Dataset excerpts
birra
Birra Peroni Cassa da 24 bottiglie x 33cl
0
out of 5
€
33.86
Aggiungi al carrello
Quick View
...
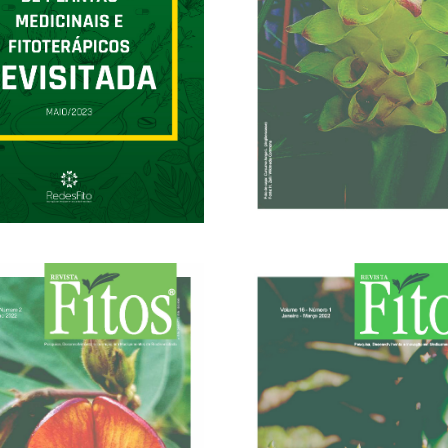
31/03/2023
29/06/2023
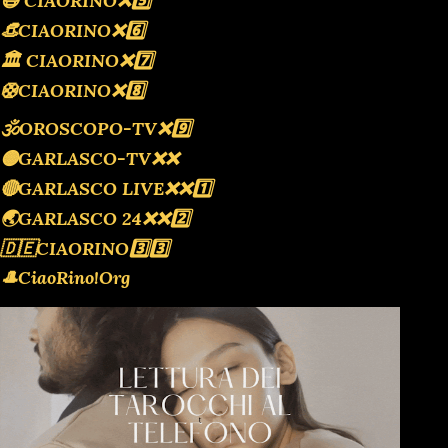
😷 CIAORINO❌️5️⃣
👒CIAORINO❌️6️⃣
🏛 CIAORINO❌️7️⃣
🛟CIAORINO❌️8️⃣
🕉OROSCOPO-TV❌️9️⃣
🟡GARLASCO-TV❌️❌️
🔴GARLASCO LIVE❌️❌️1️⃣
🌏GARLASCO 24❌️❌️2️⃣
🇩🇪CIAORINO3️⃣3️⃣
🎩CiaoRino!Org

## WHAT TO PRODUCE
The answer must be every line of the records that holds the string "GARLASCO".

## SOLUTION
🟡GARLASCO-TV❌️❌️
🔴GARLASCO LIVE❌️❌️1️⃣
🌏GARLASCO 24❌️❌️2️⃣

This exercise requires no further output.